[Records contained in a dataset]
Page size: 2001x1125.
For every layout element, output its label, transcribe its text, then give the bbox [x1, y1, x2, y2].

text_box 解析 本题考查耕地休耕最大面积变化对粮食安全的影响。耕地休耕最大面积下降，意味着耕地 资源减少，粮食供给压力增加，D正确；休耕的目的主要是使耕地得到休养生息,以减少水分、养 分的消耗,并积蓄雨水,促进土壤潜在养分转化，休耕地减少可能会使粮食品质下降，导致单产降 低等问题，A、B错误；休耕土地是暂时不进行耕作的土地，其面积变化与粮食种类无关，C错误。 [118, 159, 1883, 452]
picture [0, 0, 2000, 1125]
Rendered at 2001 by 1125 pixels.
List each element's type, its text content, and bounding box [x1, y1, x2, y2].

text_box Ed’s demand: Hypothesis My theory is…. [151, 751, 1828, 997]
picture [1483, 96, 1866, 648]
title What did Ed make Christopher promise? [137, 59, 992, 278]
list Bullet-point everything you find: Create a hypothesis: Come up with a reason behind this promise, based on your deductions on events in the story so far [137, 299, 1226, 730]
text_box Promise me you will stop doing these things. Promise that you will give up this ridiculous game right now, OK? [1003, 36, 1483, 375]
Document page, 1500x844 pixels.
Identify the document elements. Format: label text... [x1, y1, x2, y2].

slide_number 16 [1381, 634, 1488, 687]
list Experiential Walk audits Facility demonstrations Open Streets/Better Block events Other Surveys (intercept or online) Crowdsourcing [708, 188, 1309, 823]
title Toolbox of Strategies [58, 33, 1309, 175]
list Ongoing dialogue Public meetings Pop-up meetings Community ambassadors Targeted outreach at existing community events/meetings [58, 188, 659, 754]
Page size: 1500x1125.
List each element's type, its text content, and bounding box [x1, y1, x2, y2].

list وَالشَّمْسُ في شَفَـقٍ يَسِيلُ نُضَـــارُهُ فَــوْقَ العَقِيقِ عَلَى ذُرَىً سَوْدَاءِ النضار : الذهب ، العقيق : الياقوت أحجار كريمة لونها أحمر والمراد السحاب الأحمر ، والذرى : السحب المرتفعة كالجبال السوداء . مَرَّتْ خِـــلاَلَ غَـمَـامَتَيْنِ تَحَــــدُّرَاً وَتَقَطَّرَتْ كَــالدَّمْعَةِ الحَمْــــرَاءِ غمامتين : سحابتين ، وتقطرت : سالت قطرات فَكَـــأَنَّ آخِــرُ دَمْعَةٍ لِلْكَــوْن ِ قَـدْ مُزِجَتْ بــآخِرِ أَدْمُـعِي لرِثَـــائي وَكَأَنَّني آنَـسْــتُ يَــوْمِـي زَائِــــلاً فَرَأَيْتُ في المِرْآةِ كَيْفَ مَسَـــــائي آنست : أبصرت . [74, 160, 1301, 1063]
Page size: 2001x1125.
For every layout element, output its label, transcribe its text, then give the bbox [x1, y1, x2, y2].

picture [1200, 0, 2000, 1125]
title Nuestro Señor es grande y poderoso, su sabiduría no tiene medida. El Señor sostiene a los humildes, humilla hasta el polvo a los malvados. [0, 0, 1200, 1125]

▶ **Request**
Go through the entries and restate each one exactly.

▶ **Written reply**
Page size: 2001x1125.
For every layout element, output its label, transcribe its text, then give the bbox [x1, y1, x2, y2].

text_box 解析 本题考查耕地休耕最大面积变化对粮食安全的影响。耕地休耕最大面积下降，意味着耕地 资源减少，粮食供给压力增加，D正确；休耕的目的主要是使耕地得到休养生息,以减少水分、养 分的消耗,并积蓄雨水,促进土壤潜在养分转化，休耕地减少可能会使粮食品质下降，导致单产降 低等问题，A、B错误；休耕土地是暂时不进行耕作的土地，其面积变化与粮食种类无关，C错误。 [118, 159, 1883, 452]
picture [0, 0, 2000, 1125]
Rendered at 2001 by 1125 pixels.
List each element's type, its text content, and bounding box [x1, y1, x2, y2].

text_box Ed’s demand: Hypothesis My theory is…. [151, 751, 1828, 997]
picture [1483, 96, 1866, 648]
title What did Ed make Christopher promise? [137, 59, 992, 278]
list Bullet-point everything you find: Create a hypothesis: Come up with a reason behind this promise, based on your deductions on events in the story so far [137, 299, 1226, 730]
text_box Promise me you will stop doing these things. Promise that you will give up this ridiculous game right now, OK? [1003, 36, 1483, 375]
Document page, 1500x844 pixels.
Identify the document elements. Format: label text... [x1, y1, x2, y2].

slide_number 16 [1381, 634, 1488, 687]
list Experiential Walk audits Facility demonstrations Open Streets/Better Block events Other Surveys (intercept or online) Crowdsourcing [708, 188, 1309, 823]
title Toolbox of Strategies [58, 33, 1309, 175]
list Ongoing dialogue Public meetings Pop-up meetings Community ambassadors Targeted outreach at existing community events/meetings [58, 188, 659, 754]
Page size: 1500x1125.
List each element's type, its text content, and bounding box [x1, y1, x2, y2].

list وَالشَّمْسُ في شَفَـقٍ يَسِيلُ نُضَـــارُهُ فَــوْقَ العَقِيقِ عَلَى ذُرَىً سَوْدَاءِ النضار : الذهب ، العقيق : الياقوت أحجار كريمة لونها أحمر والمراد السحاب الأحمر ، والذرى : السحب المرتفعة كالجبال السوداء . مَرَّتْ خِـــلاَلَ غَـمَـامَتَيْنِ تَحَــــدُّرَاً وَتَقَطَّرَتْ كَــالدَّمْعَةِ الحَمْــــرَاءِ غمامتين : سحابتين ، وتقطرت : سالت قطرات فَكَـــأَنَّ آخِــرُ دَمْعَةٍ لِلْكَــوْن ِ قَـدْ مُزِجَتْ بــآخِرِ أَدْمُـعِي لرِثَـــائي وَكَأَنَّني آنَـسْــتُ يَــوْمِـي زَائِــــلاً فَرَأَيْتُ في المِرْآةِ كَيْفَ مَسَـــــائي آنست : أبصرت . [74, 160, 1301, 1063]
Page size: 2001x1125.
For every layout element, output its label, transcribe its text, then give the bbox [x1, y1, x2, y2].

picture [1200, 0, 2000, 1125]
title Nuestro Señor es grande y poderoso, su sabiduría no tiene medida. El Señor sostiene a los humildes, humilla hasta el polvo a los malvados. [0, 0, 1200, 1125]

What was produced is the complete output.